L’Inra a remis au gouvernement son rapport sur la sortie du glyphosate pour l’agriculture d’ici à trois ans. Pas de solution miracle, mais un ensemble de mesures cohérentes, face auxquelles l’obstacle majeur est l’organisation même de l’agriculture. L’Inra ne se prononce cependant pas sur la possibilité ou non de les généraliser d’ici trois ans, comme le veut Emmanuel Macron.
Suite au vote européen du 27 novembre dernier, autorisant l’utilisation du glyphosate pour cinq années supplémentaires, Emmanuel Macron avait exprimé sa volonté de trouver des alternatives à cet herbicide d’ici trois ans « au plus tard » en France. Ainsi, le vendredi 1er décembre, l’Institut national de la recherche agronomique (Inra) a remis au gouvernement son rapport intitulé « Usages et alternatives au glyphosate dans l’agriculture française ». Chaque année, 9.100 tonnes de glyphosate sont utilisées en France, rappelle l’Inra dans son rapport.
« En bloquant la chaine de synthèse des précurseurs d’acides aminés essentiels, le glyphosate présente le seul mode d’action herbicide avec la double propriété d’être total (…) et systémique (il migre dans les tissus lui permettant d’atteindre les systèmes racinaires). Ceci permet de détruire ou contenir des couverts végétaux et de contrôler des espèces adventices préoccupantes », indiquent les chercheurs. Il s’agit donc de faire état des alternatives qui sont à disposition des agriculteurs.
« La durée courte allouée pour répondre à la saisine a conduit à privilégier une analyse à partir des données rapidement mobilisables (fermes des réseaux Dephy Ecophyto, rapports nationaux et internationaux, publications scientifiques et techniques) et d’une consultation d’experts de l’Inra, du Cirad et d’Irstea, des Instituts Techniques Agricoles, des Chambres d’Agriculture et des organisations professionnelles agricoles », expliquent les auteurs du rapport.
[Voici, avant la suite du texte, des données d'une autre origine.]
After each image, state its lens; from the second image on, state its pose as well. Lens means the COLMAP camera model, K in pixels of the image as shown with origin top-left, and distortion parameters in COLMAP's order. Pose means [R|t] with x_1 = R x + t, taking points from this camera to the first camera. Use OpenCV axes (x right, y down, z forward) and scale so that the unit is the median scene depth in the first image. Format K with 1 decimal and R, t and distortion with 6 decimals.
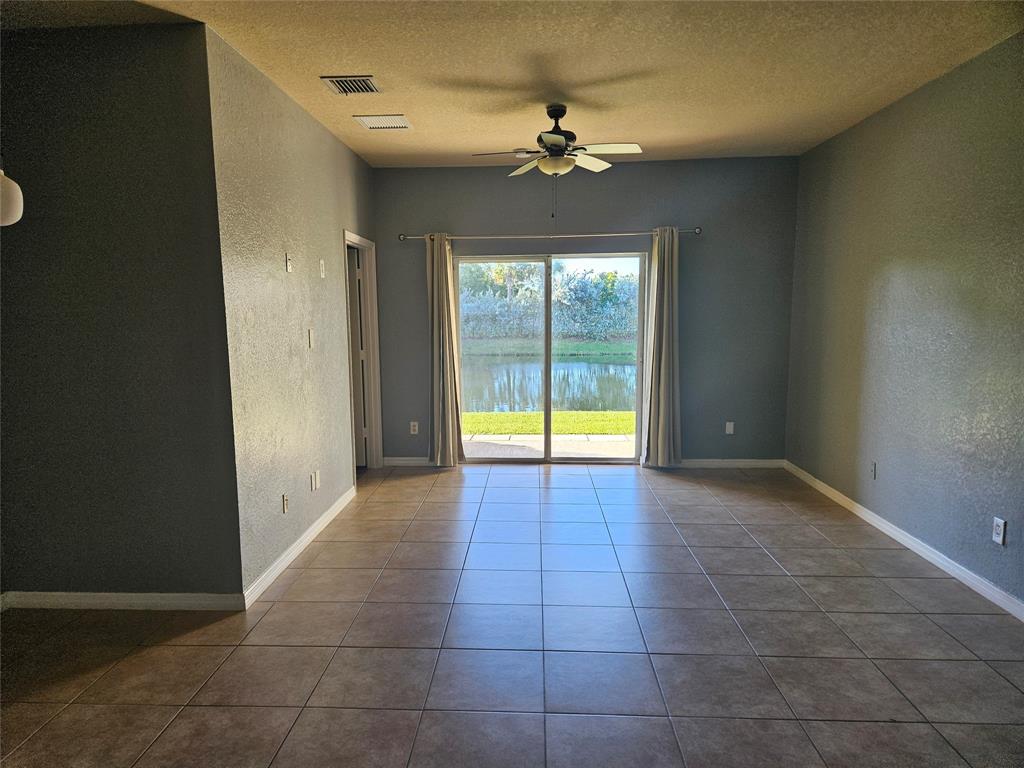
lens RADIAL K [[682.8, 0, 489.3], [0, 682.8, 398.4], [0, 0, 1]] dist [0.061772, -0.050978]
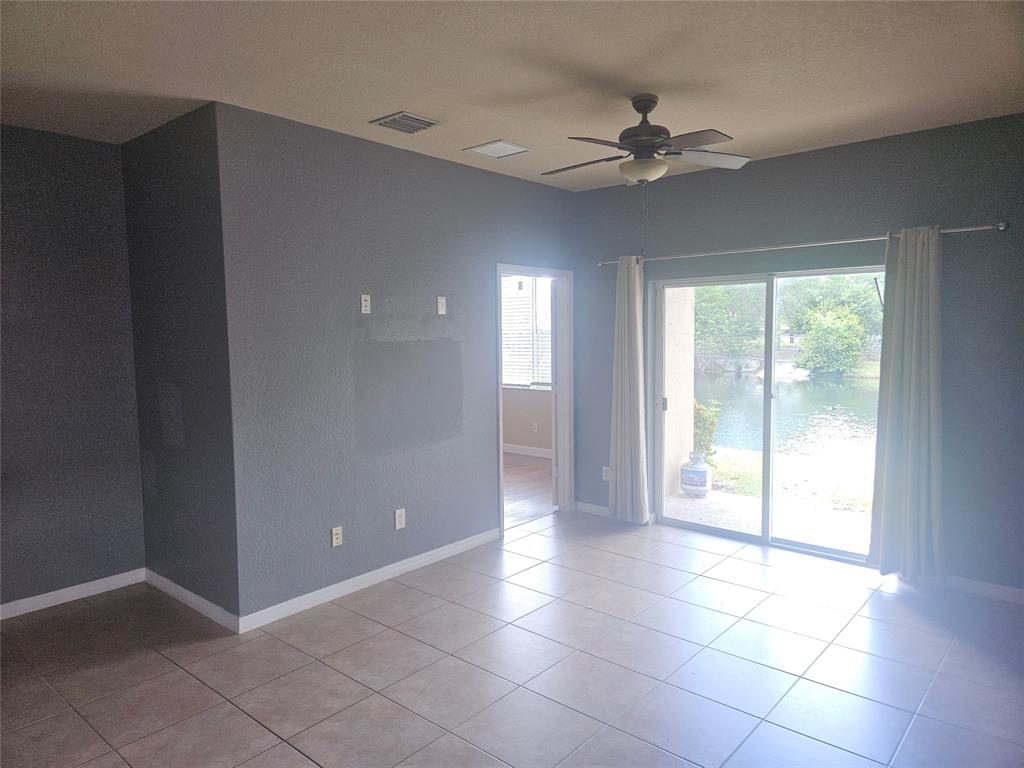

Désherbage mécanique, labour et nouveaux équipements
Si le glyphosate était interdit, pour maintenir leur niveau de revenu et de rendement, les agriculteurs devraient utiliser d’autres outils, seuls ou combinés : désherbage mécanique et le travail superficiel du sol, labour, agro-équipements permettant le hachage de la végétation (afin d’éviter le recours à une destruction chimique totale), la culture sous mulchs vivants… L’Inra n’exclut pas l’usage d’autres pesticides : « l‘utilisation ciblée d’autres herbicides homologués (mais qui peuvent avoir des profils toxiques/écotoxiques plus défavorables que celui du glyphosate), pourra être nécessaire pendant une période de transition pour traiter les adventices vivaces qui résisteraient aux options précédentes ». Ces leviers, déjà expérimentés au sein du réseau Dephy Ecophyto, « sont donc possibles et même économiquement viables quand ils sont réfléchis avec l’optique d’un couplage des interventions pour en limiter le surcout, et dans une réflexion à l’échelle du système de culture », selon l’Institut.
A noter que, compte tenu des cours délais imposés à l’Inra, les impacts économiques et sur le temps de travail d’un arrêt du glyphosate, n’ont pour l’heure pas pu être chiffrés ni détaillés.
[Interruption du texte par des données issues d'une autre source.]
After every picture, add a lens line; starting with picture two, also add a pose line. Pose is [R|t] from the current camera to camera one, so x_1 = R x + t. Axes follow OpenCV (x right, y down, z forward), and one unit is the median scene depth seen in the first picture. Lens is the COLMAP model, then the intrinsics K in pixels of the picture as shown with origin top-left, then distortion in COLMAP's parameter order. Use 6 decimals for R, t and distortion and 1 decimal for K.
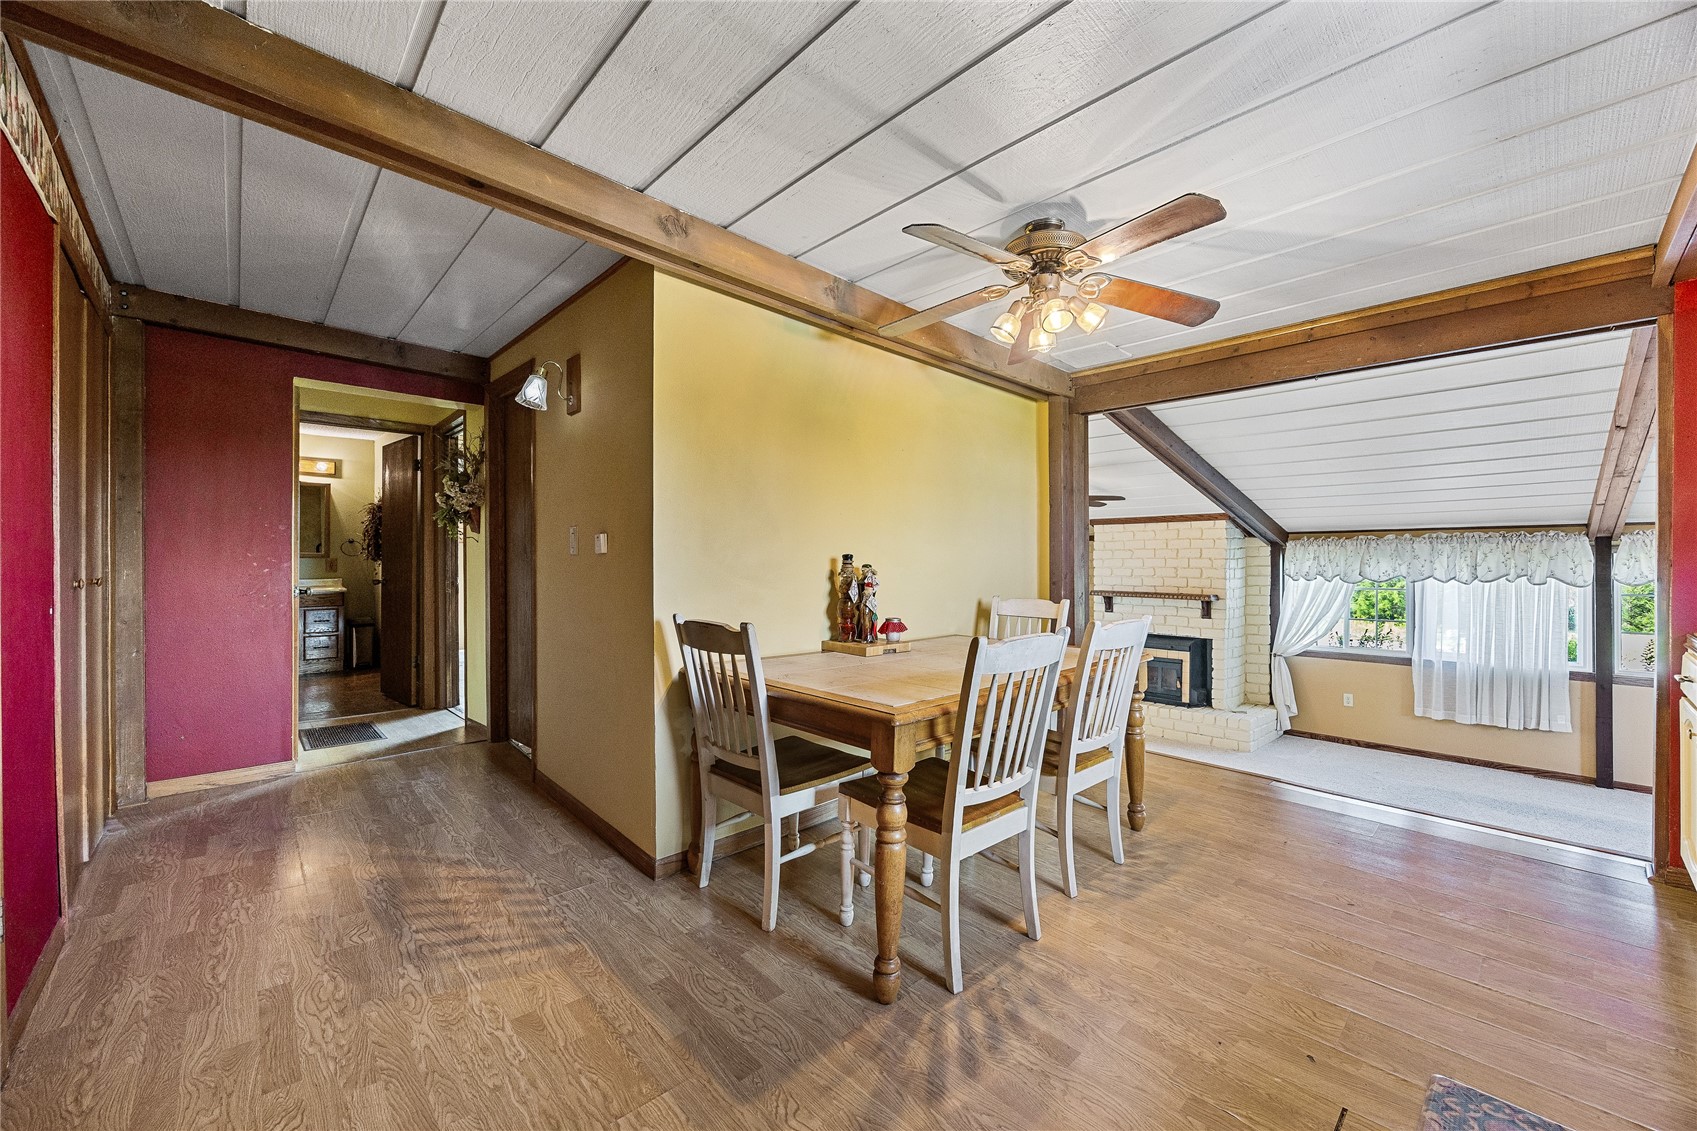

Des aides multiples à déployer
« La recherche et la recherche appliquée ont depuis plus de 20 ans réalisé des travaux pour minimiser les usages, voire se passer du recours aux produits phytopharmaceutiques », note le rapport. Et tous convergent vers « l’importance des mesures prophylactiques limitant la pression des adventices », souligne l’Inra. De fait, les principaux blocages pour se passer de cette molécule-phare de l’agrochimie sont structurels : des exploitations de grande taille, avec peu de personnel, la spécialisation des territoires qui « sélectionne une flore adventice difficile », et la demande de produits standardisés.
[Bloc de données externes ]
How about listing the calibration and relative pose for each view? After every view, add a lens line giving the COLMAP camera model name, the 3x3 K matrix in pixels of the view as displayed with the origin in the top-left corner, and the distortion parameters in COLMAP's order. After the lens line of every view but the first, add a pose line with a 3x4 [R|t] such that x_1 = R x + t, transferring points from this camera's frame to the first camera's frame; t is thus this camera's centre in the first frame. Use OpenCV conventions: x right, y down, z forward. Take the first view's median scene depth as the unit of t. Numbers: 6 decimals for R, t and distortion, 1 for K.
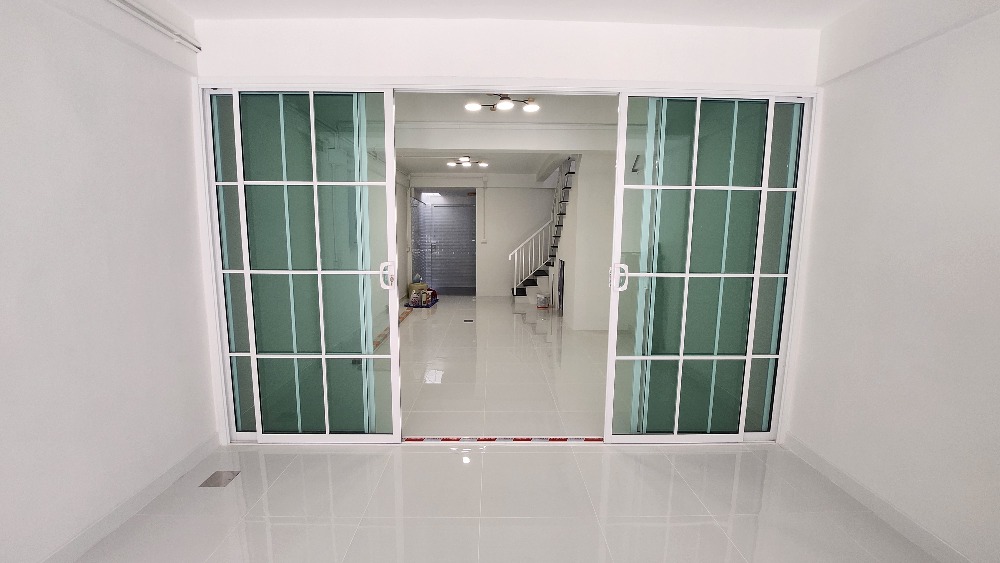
lens RADIAL K [[392.6, 0, 496.2], [0, 392.6, 279.1], [0, 0, 1]] dist [-0.001725, -0.000210]
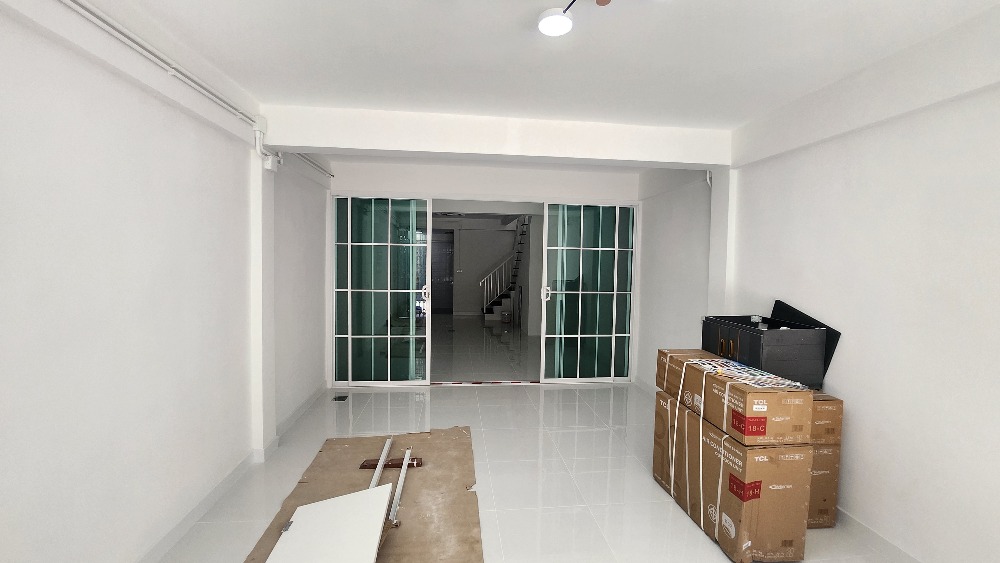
lens RADIAL K [[392.6, 0, 499.8], [0, 392.6, 278.3], [0, 0, 1]] dist [-0.001725, -0.000210]
pose [[0.994588, 0.003823, 0.103827, -0.113137], [0.003526, 0.997505, -0.070504, 0.055189], [-0.103837, 0.070489, 0.992093, -0.884246]]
« Ce rapport va désormais être analysé par les services de l’Etat. Avec les autres travaux en cours, il permettra au gouvernement de présenter, lors de la clôture des Etats Généraux de l’alimentation, une feuille de route ambitieuse visant une agriculture moins dépendante aux pesticides, dont le glyphosate », ont déclaré les ministres de l’agriculture, de la transition écologique, de la santé et de la recherche. La feuille de route en question devrait être finalisée début 2018.